§ Excerpted text:
────────────────────

BFE Fieldwork Award Winners 2021

We are thrilled to announce that three fieldwork grants have been awarded for the 2021 BFE Fieldwork Grants scheme. Hearty congratulations are due to Meg Hyland, Rim Jasmin Irscheid and and Natalie Mason, our 2021 award recipients. The winners introduce their exciting research projects below, and we look forward to hearing more about their work when they return from the field.

Meg Hyland (University of Edinburgh)

Between the mid-19th and mid-20th centuries, thousands of women worked each year as itinerant herring gutters in Britain and Ireland. Travelling from sometimes remote islands and coming from diverse linguistic backgrounds, they congregated in major fishing ports and worked side-by-side gutting, salting and packing the herring into barrels. My research looks at the role music played in their working lives, including work songs as well as songs sung during the dances they hosted on the weekends in their temporary lodgings. While my previous research has established that Gaelic-speaking women sang semi-improvised dance songs (puirt-à-beul) while gutting, I am next looking to research the musical cultures of women from Shetland who worked in the industry. I plan to travel to the Shetland Museum and Archives to research their oral history material, which includes dozens of interviews of people connected to the industry. I will be particularly interested to determine to what extent women in Shetland sang sacred versus secular songs while working, and what level of interaction they had with women from Gaelic-speaking backgrounds, since the multi-cultural nature of the industry often led to musical cross-fertilization.

Rim Jasmin Irscheid (King’s College London)

My project is concerned with representations of hybridity, difference and movement in collaborative music projects across Lebanon, Jordan and the Arab diaspora in Germany. I aim to find out how first and second generation Arab migrants network, produce and showcase experimental music arising from collaborations within and across these three countries. During field work in Beirut, Amman, Mannheim and Berlin, I will spend time in places of great sociability between artists of different backgrounds, in particular recording studios, green rooms, festival sites and rehearsal spaces. I will look not only into the collaborative compositional process among musicians, but the social and political environment of their sound experiments. I also plan to examine images and video material used in the marketing of these projects with regard to cultural representations of Arab musicianship in German media texts. My focus lies specifically on the rhetoric of cultural institutions and experimenting artists that vehemently oppose affiliations with the European ‘world music’ market and instead, offer musical self-representations that distort or even disguise imagined markers of Arab identity and citizenship altogether.

Natalie Mason (University of Birmingham)

My PhD focuses on the international musicking of children and families in community and education settings in the West Midlands. Following a decade of community music work in the UK and South Africa, my research is informed by participant-led practice. I aim to expand an interdisciplinary understanding of the role children play in the creation and continuation of diverse musical cultures whilst extending practical and academic connections between ethnomusicology, community music and music education. In response to the current pandemic situation, I have updated and transformed my methodology. Informed by recent scholarship on participatory fieldwork methods and hybrid ethnography, I am drawing on new technological approaches to support the child-centred narrative within my dissertation, whilst remaining adaptable to remote or in-person activity. My research will allow me to document and develop pedagogical approaches for international musicking, in collaboration with children and families, whilst deepening an understanding of fieldwork methodologies across online and offline spaces. I hope to contribute to ethnomusicological scholarship on children’s musicking, participatory practice and audio-visual technology in the hybrid field.

────────────────────

§ Extracted entries:
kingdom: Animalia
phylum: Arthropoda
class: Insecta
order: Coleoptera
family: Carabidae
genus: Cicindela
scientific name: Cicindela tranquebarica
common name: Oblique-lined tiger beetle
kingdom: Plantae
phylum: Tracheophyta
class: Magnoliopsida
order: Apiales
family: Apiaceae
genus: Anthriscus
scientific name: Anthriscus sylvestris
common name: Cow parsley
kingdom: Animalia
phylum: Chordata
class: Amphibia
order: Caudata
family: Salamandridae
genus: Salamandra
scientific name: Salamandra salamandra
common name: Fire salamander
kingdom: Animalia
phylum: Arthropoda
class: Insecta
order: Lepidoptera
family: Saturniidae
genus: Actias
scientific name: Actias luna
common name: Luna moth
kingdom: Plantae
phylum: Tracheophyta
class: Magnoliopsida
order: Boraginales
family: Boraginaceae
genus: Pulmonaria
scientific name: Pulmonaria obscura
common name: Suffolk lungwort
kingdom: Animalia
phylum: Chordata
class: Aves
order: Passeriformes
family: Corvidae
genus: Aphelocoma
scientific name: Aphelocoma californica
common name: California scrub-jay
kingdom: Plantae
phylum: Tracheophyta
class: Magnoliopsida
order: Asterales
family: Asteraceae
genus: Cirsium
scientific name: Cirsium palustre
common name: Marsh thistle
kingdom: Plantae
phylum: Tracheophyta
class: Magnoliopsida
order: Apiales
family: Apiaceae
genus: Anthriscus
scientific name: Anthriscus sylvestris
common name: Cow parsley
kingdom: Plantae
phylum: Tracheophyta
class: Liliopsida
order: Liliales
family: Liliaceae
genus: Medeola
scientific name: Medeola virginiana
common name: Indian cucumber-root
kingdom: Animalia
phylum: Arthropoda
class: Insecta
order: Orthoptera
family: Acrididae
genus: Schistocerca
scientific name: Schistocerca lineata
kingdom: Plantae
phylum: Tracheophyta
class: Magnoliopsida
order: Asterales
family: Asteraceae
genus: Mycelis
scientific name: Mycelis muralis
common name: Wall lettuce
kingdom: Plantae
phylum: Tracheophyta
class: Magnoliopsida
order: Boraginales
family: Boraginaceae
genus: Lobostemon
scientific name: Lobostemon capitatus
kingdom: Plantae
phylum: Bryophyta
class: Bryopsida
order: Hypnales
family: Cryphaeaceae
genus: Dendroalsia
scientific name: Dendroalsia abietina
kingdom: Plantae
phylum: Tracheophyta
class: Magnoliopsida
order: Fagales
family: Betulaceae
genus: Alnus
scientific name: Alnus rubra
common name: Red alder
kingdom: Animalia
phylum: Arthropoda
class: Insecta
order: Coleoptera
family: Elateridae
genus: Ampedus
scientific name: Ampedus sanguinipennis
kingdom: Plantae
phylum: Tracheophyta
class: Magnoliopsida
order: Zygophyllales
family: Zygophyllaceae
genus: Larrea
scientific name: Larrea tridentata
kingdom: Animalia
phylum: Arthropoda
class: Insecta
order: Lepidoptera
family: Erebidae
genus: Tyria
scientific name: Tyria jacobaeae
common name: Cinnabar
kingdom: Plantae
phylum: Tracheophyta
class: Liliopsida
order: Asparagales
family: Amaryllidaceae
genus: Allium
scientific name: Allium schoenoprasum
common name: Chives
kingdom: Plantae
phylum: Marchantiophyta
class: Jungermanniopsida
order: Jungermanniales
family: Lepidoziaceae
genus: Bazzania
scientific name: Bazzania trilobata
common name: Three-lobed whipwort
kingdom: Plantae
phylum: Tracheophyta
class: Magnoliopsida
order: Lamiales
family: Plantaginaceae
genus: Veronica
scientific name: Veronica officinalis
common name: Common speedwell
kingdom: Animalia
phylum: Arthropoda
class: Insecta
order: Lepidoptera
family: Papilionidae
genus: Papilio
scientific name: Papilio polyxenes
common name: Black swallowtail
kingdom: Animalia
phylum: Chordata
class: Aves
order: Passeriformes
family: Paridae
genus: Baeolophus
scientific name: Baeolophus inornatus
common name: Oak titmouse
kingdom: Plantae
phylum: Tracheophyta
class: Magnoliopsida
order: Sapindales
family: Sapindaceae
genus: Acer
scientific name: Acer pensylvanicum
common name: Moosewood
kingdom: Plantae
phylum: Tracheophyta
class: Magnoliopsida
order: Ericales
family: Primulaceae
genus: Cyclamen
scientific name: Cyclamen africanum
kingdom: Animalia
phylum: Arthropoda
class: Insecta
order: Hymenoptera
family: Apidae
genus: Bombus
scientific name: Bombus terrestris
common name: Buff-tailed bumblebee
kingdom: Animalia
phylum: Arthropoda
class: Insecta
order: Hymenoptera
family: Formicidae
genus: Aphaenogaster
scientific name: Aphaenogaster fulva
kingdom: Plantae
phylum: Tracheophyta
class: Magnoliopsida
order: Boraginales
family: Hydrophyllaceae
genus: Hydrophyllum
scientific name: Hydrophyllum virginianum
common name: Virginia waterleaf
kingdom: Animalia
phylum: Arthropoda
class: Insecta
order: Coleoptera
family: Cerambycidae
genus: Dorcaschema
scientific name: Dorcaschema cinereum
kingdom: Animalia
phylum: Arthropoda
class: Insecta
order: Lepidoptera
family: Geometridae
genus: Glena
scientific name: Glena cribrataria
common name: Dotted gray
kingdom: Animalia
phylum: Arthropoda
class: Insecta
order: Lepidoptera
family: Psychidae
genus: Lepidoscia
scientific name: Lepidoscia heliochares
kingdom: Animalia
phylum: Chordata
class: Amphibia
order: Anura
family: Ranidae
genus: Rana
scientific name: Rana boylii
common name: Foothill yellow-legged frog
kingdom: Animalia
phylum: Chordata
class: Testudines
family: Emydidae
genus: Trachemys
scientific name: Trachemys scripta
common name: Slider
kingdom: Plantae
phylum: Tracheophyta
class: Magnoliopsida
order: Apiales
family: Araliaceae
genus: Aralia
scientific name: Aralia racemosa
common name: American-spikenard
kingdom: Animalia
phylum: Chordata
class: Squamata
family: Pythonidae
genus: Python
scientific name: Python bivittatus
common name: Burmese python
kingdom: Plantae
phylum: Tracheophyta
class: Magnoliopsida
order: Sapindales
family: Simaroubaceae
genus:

────────────────────

§ Prompt: Extract the passage from the fieldwork award announcement, beginning at the words "We are thrilled" and stopping after "(University of Edinburgh)". The items are not needed for anything here.

§ Task output:
We are thrilled to announce that three fieldwork grants have been awarded for the 2021 BFE Fieldwork Grants scheme. Hearty congratulations are due to Meg Hyland, Rim Jasmin Irscheid and and Natalie Mason, our 2021 award recipients. The winners introduce their exciting research projects below, and we look forward to hearing more about their work when they return from the field.

Meg Hyland (University of Edinburgh)